Go Independent: If you see only one movie this summer, let it be Benh Zeitlin’s Beasts of the Southern Wild (July 5). Part environmental drama, part Where the Wild Things Are, Beasts has been breaking critical hearts at both Cannes and Sundance — thanks in large part to its adorable lead, eight-year-old Quvenzhané Wallis. Watch the trailer and just try not to fall in love with her, I dare you. If you can’t wait until July to get your indie fix, Michelle Williams’s new dramedy, Take This Waltz, drops June 7. All signs point to it being one hell of an emotional rollercoaster — the always funny Seth Rogen and Sarah Silverman costar, yet director Sarah Polley helmed 2006’s heartbreaking Away from Her. Not emotionally prepared? Check out Parks and Recreation’s Aubrey Plaza in Safety Not Guaranteed, a comedy about a guy looking for a partner to travel through time with. It’s set for a June 28 release.
Summer Laughs: Woody Allen’s latest, To Rome With Love, hits theaters June 22, boasting an all-star cast that includes Alec Baldwin, Ellen Page, and, of course, Woody Allen. If you like your comedy a little raunchier, Seth MacFarlane, the guy behind Family Guy, is trying his hand directing for the silver screen with July 13’s Ted. If you like sex jokes spouted off by a giant teddy bear, this one’s for you. For more family-friendly fare, Pixar’s latest film, Brave, (which features the studio’s first female lead) releases on June 22, while Madagascar 3: Europe’s Most Wanted and Ice Age: Continental Drift come out on June 8th and July 13, respectively.
Guilty Pleasures: Summer’s the perfect time to sneak off to the movies with your best friend and see a movie which you’ll secretly love but publicly claim to have never heard of.

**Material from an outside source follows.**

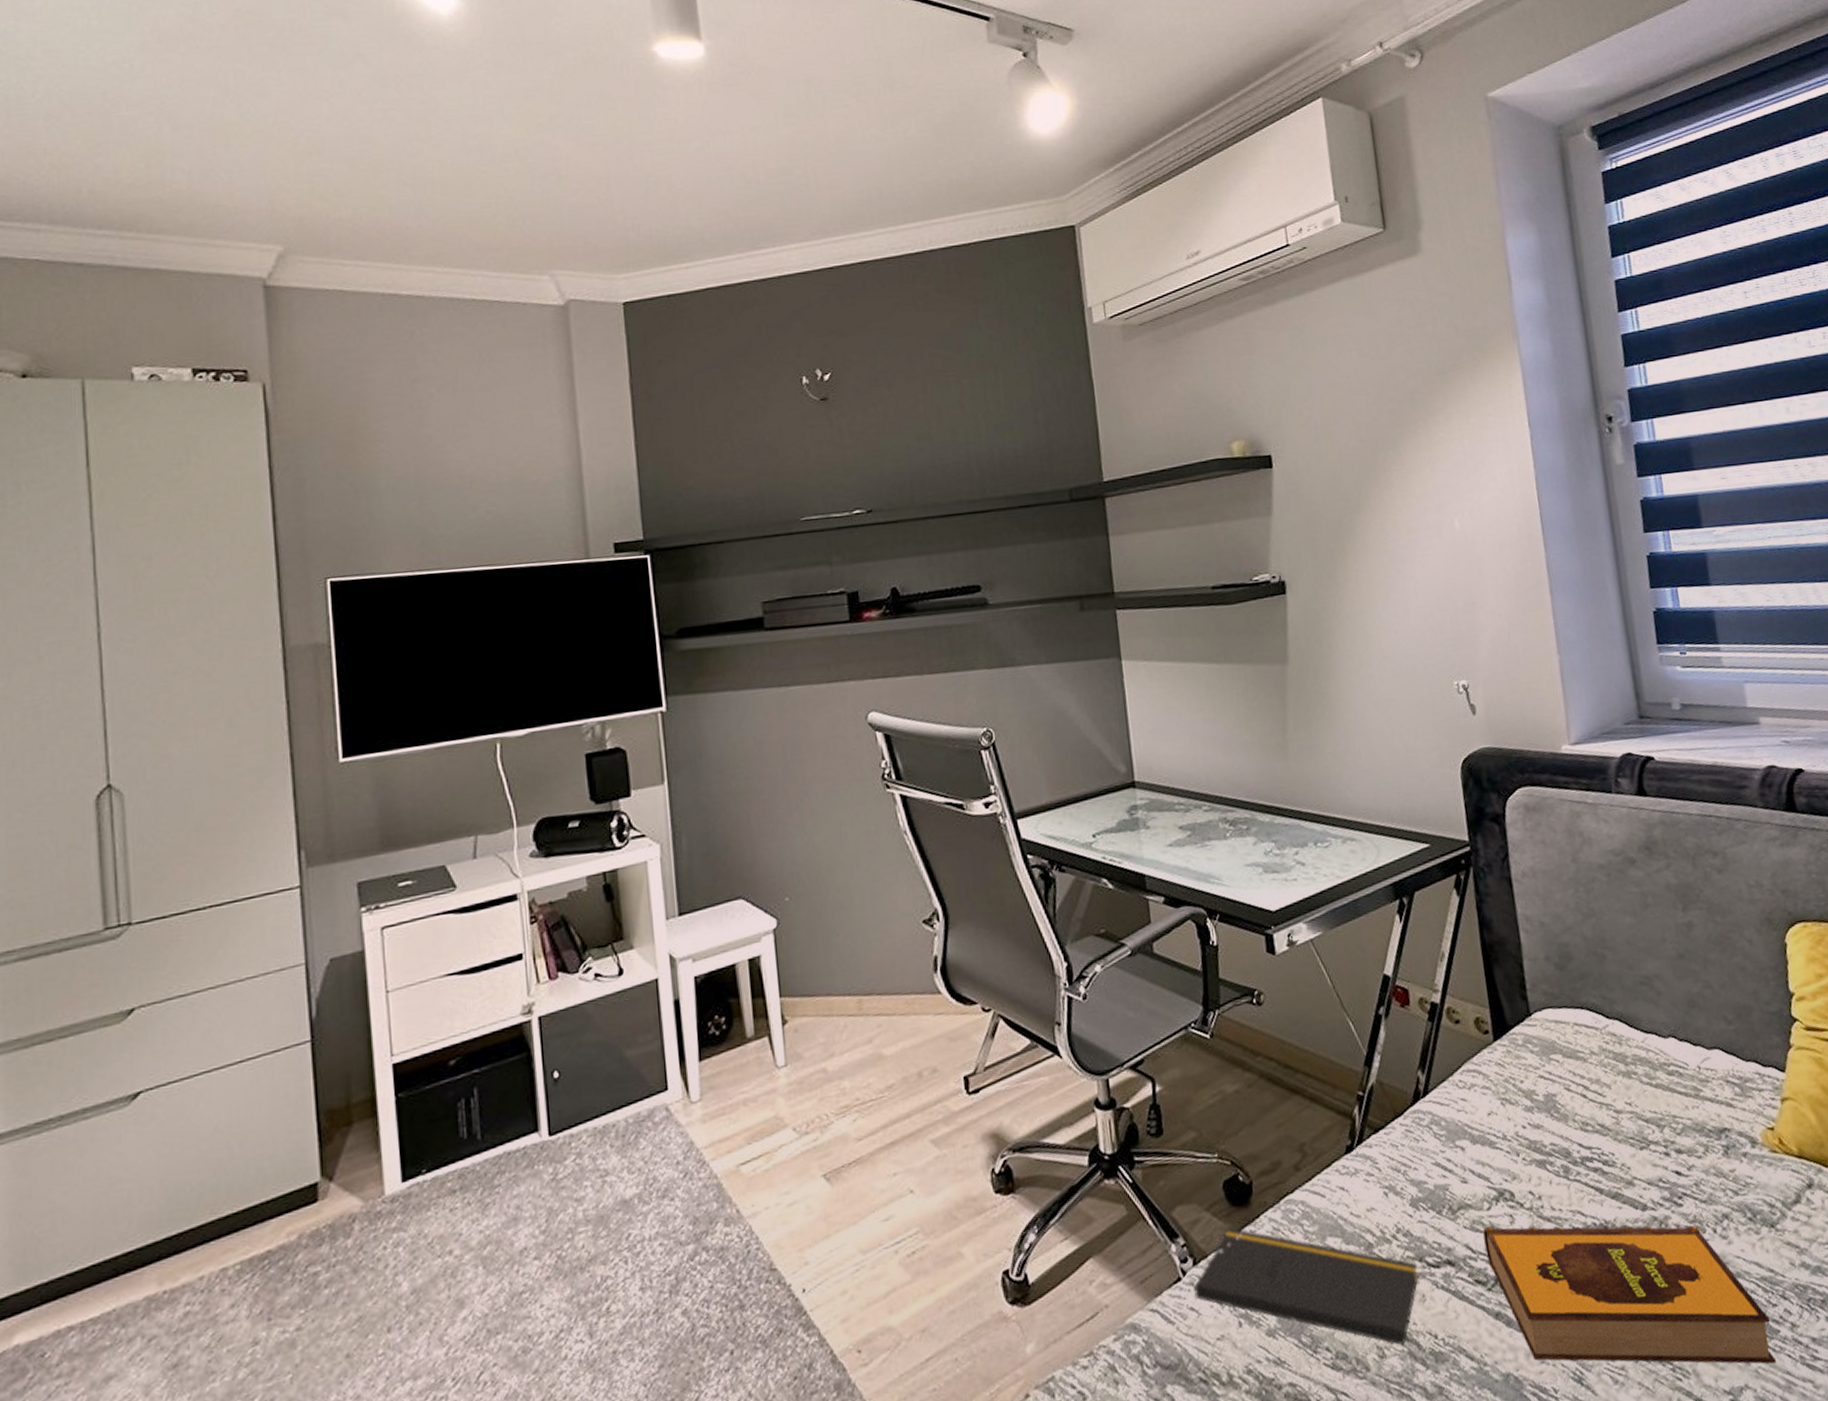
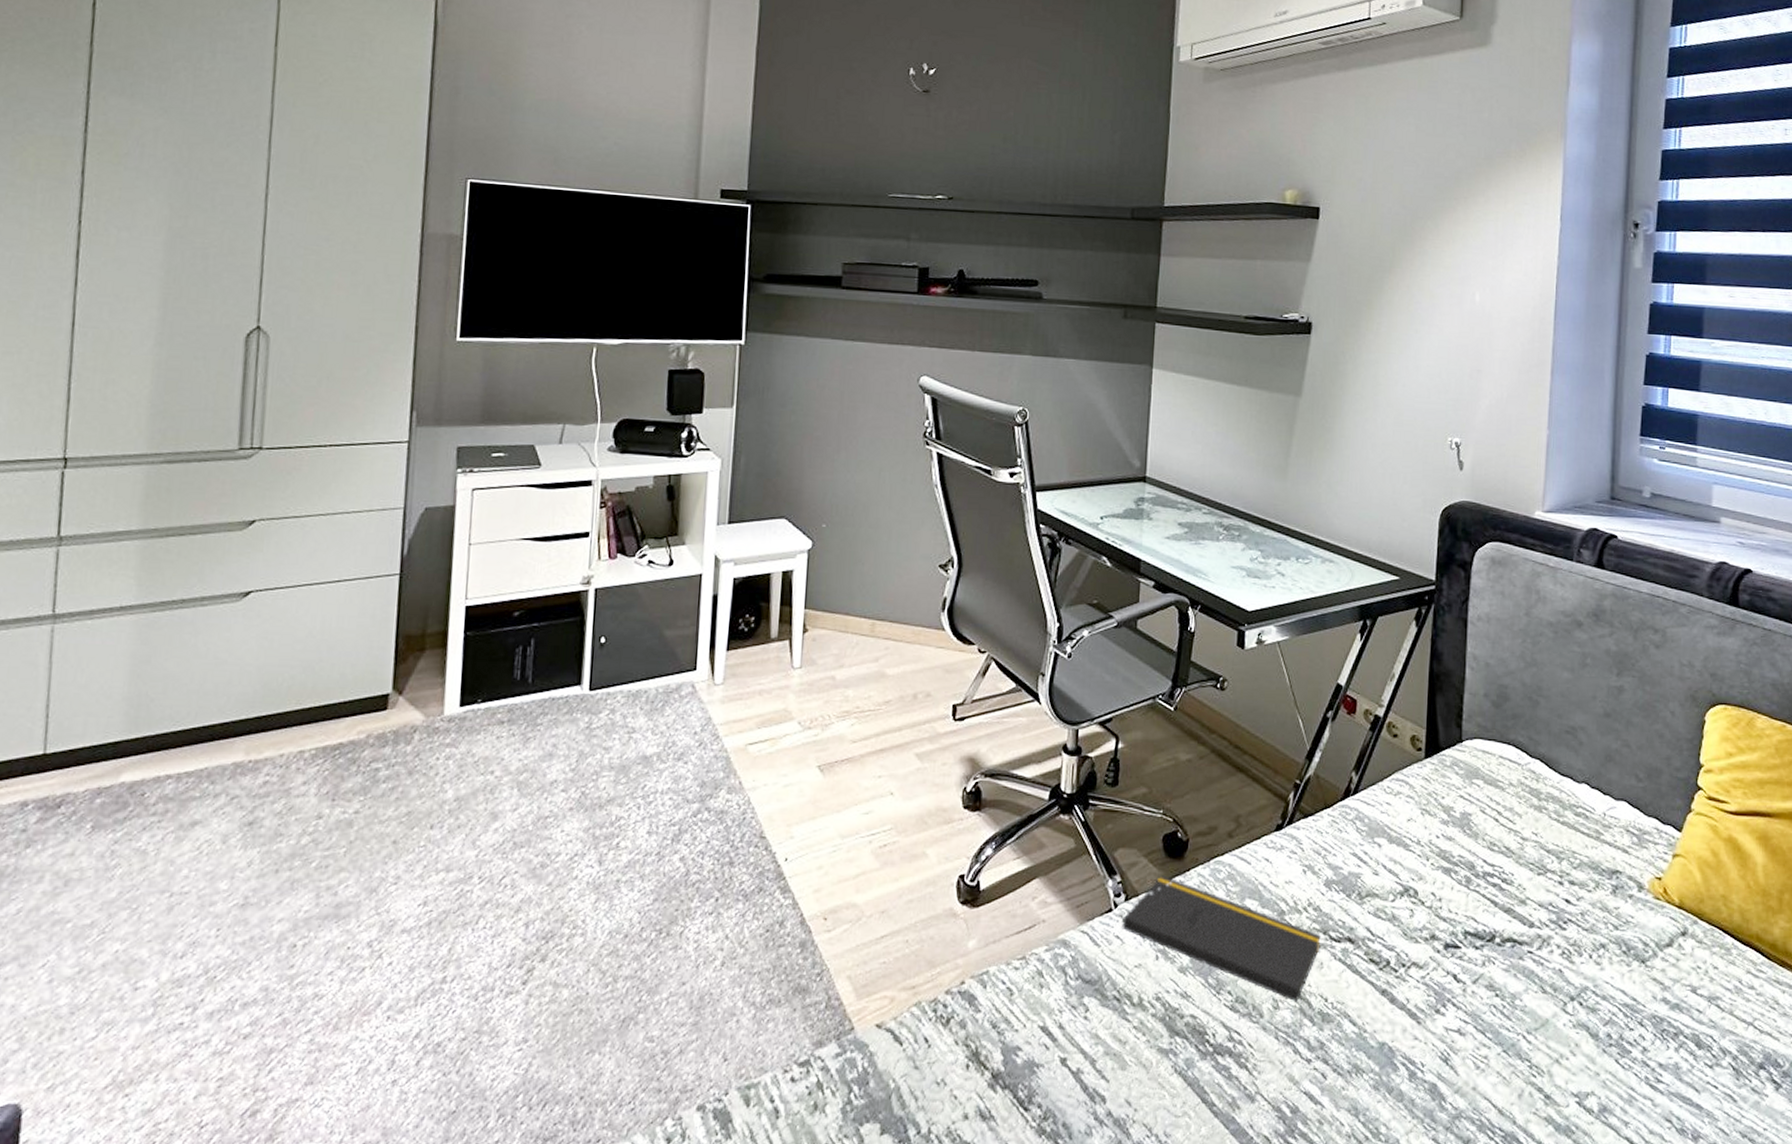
hardback book: present [1483,1224,1776,1364] -> none [1383,915,1625,1079]

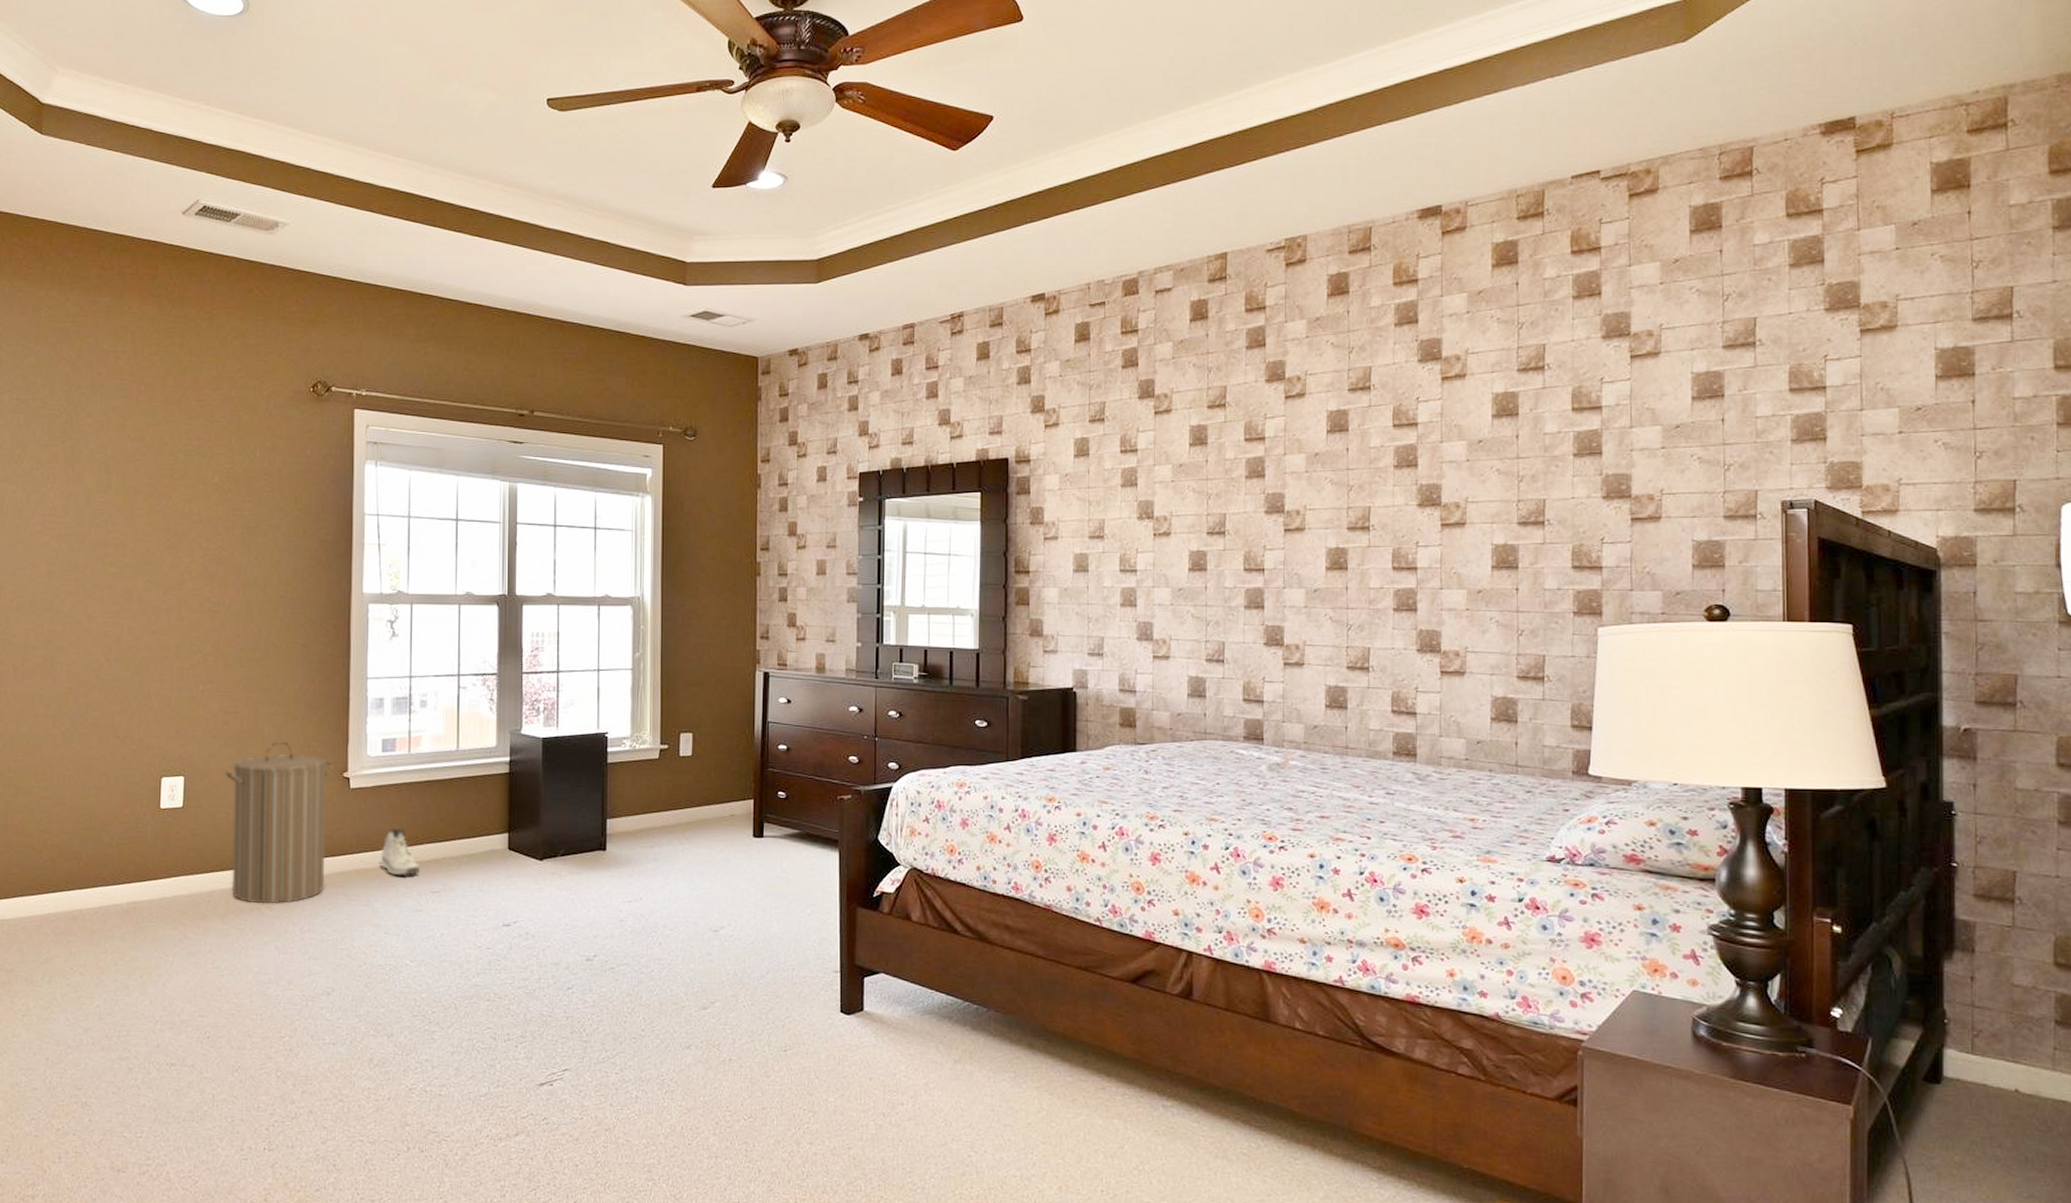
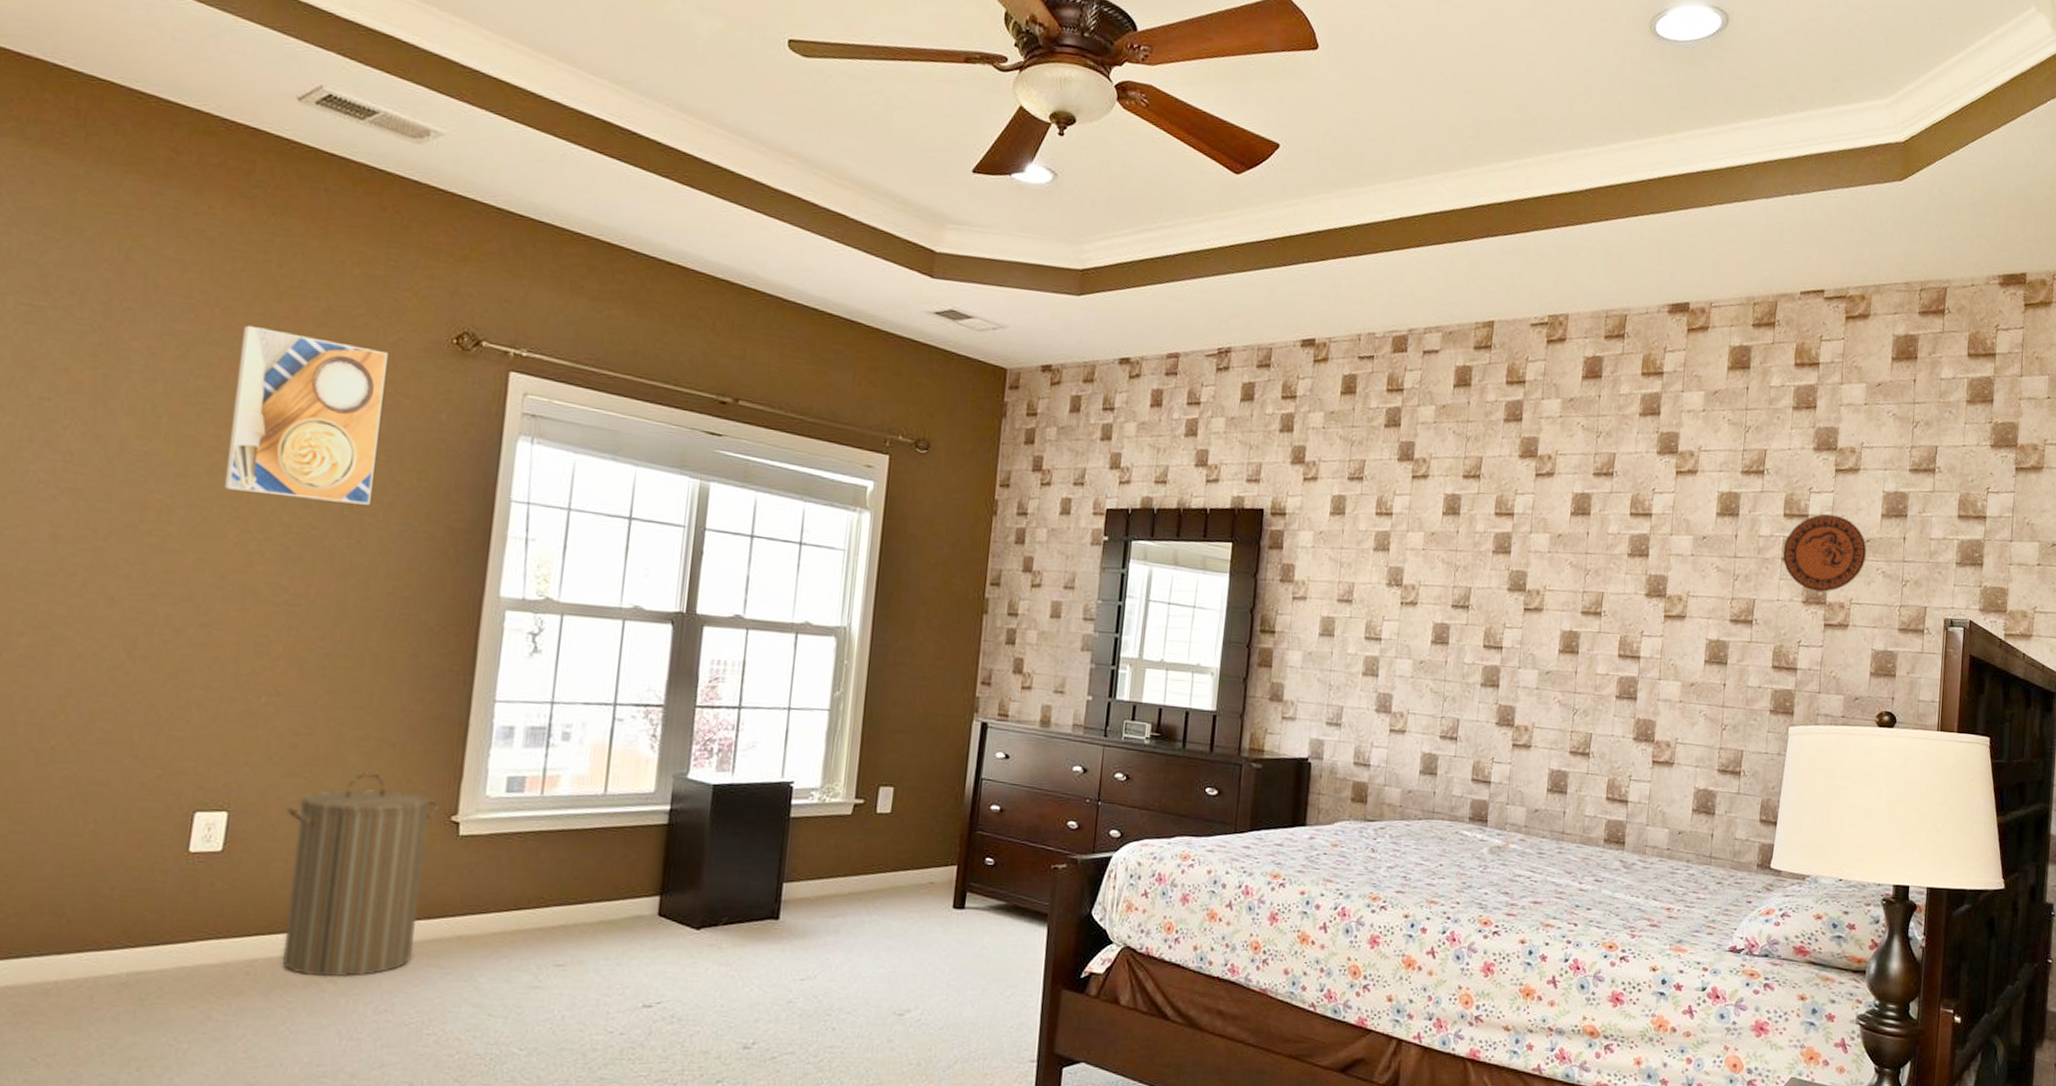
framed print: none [158,395,264,528] -> present [223,324,388,505]
sneaker: present [379,829,419,876] -> none [489,887,542,945]
decorative plate: none [1574,403,1677,485] -> present [1783,514,1867,592]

The most likely candidate for this season’s ultimate guilty pleasure is June 29’s Magic Mike, a dramedy about male strippers starring Channing Tatum, Alex Pettyfer, and Matthew McConaughey. Steven Soderbergh, the guy behind Ocean’s Eleven among others, is directing, so there’s an added chance it might actually be good. Just don’t expect it to have any male frontal nudity, despite it being about dude strippers — this is Hollywood we’re talking about, after all. If it’s nakedness you’re after, the tastefully-titled Piranha 3DD drops June 1. There will be piranhas; there will be topless women. There will be piranhas eating topless women. Also, David Hasseholff. If none of this appeals to you, then perhaps something in June 22’s Abraham Lincoln: Vampire Hunter will. It’s based on the book of the same name by Seth Grahame-Smith, but other than that, there’s nothing I can tell you about this one that the title hasn’t already. But hey, this could be your last chance for the year to see vampires being badass before the last Twilight flick releases in November.